Stored items from a collection
________

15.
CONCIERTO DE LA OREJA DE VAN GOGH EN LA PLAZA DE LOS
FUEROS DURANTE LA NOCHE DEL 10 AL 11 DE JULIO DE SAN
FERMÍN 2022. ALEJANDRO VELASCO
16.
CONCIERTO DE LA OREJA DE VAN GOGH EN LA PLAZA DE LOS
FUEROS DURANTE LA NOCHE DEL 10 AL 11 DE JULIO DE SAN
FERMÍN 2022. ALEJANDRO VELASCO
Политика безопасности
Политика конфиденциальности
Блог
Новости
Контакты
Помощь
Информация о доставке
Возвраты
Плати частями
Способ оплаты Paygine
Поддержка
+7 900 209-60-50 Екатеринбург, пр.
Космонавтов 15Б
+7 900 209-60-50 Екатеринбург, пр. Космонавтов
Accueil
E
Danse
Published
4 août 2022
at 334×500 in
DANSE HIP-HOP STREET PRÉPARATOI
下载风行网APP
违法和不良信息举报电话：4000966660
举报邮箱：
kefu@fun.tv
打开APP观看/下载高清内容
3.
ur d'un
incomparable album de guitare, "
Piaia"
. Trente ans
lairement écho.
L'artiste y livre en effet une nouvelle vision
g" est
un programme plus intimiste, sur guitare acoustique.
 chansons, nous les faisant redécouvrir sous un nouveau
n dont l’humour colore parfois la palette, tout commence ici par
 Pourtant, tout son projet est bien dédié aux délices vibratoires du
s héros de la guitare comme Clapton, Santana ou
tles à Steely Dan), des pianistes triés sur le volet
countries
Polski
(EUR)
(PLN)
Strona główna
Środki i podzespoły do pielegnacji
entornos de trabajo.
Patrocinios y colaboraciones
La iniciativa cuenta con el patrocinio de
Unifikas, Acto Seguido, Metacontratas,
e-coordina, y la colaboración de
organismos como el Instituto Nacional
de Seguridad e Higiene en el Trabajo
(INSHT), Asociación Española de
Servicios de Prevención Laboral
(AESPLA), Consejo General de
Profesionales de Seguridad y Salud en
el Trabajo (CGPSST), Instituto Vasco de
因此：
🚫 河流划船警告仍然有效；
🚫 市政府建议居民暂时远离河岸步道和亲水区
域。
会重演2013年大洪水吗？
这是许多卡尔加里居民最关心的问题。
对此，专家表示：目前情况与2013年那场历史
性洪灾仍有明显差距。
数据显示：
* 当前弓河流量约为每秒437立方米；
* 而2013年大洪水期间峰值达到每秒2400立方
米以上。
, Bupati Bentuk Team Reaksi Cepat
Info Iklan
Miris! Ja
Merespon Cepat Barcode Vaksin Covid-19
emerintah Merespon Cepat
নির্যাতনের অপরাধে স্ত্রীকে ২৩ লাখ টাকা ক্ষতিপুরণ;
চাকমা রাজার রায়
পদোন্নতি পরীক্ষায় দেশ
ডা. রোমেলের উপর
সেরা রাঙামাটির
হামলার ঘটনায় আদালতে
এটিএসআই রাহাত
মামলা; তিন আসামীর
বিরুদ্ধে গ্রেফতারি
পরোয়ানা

________

*What needs to be done*. Lines of the data above that include the string "guitare" must each be copied.

*Result*.
incomparable album de guitare, "
un programme plus intimiste, sur guitare acoustique.
s héros de la guitare comme Clapton, Santana ou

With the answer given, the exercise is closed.